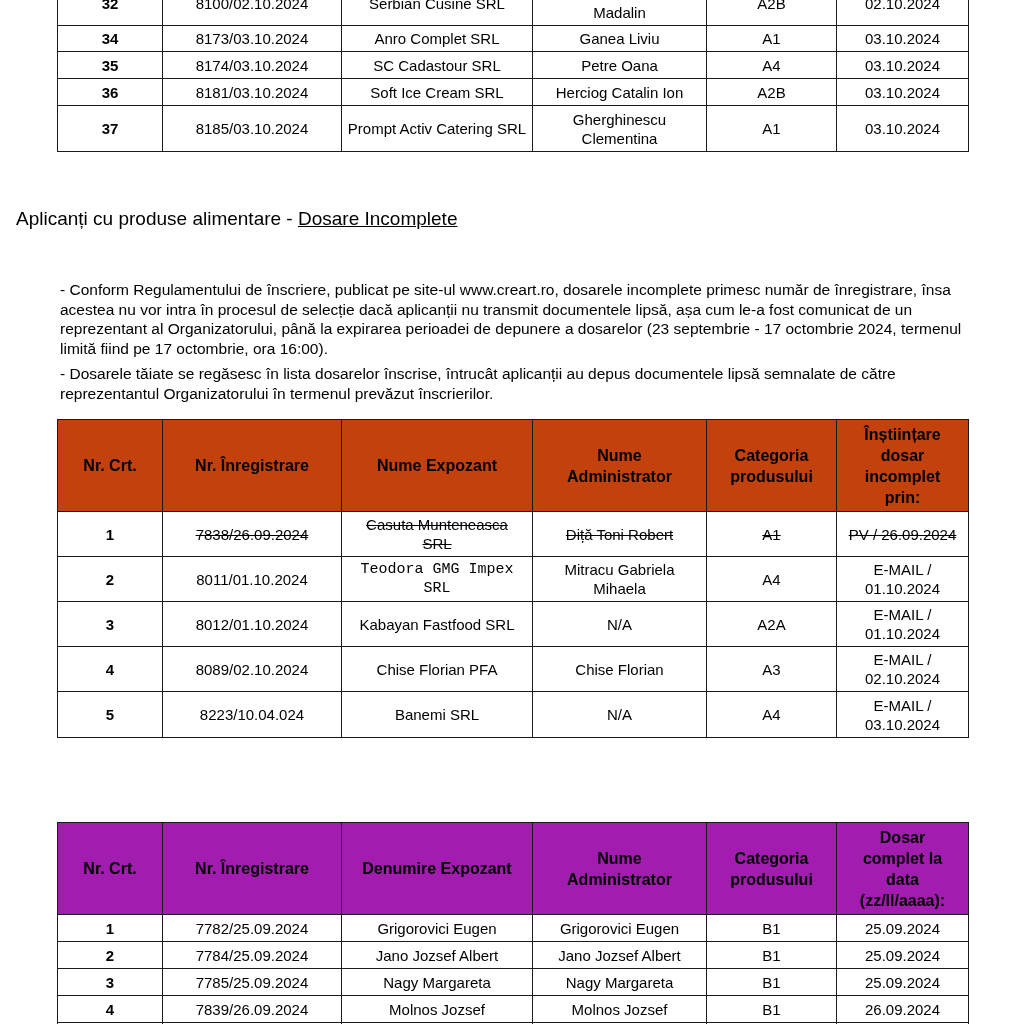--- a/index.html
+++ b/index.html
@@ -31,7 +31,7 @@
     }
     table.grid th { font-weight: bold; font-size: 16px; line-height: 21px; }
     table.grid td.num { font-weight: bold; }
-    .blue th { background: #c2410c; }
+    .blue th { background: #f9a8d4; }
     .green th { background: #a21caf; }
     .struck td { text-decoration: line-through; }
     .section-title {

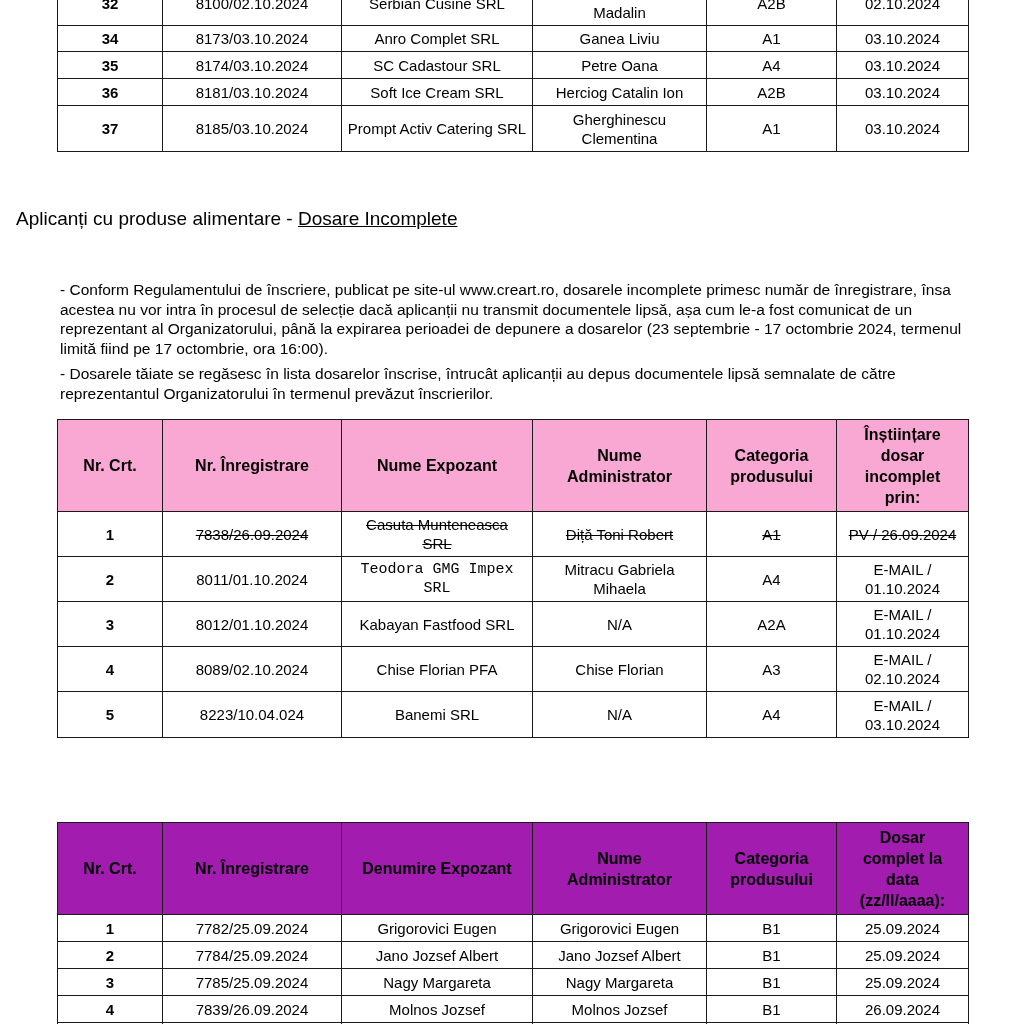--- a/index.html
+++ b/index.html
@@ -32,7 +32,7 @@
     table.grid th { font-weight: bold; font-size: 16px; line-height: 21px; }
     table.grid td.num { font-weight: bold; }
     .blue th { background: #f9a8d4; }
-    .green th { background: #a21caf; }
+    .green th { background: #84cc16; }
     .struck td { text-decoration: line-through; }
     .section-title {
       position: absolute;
===============
All lines from the listing above that include "blue" should be shown.

• _Written response_
-    .blue th { background: #c2410c; }
+    .blue th { background: #f9a8d4; }
     .blue th { background: #f9a8d4; }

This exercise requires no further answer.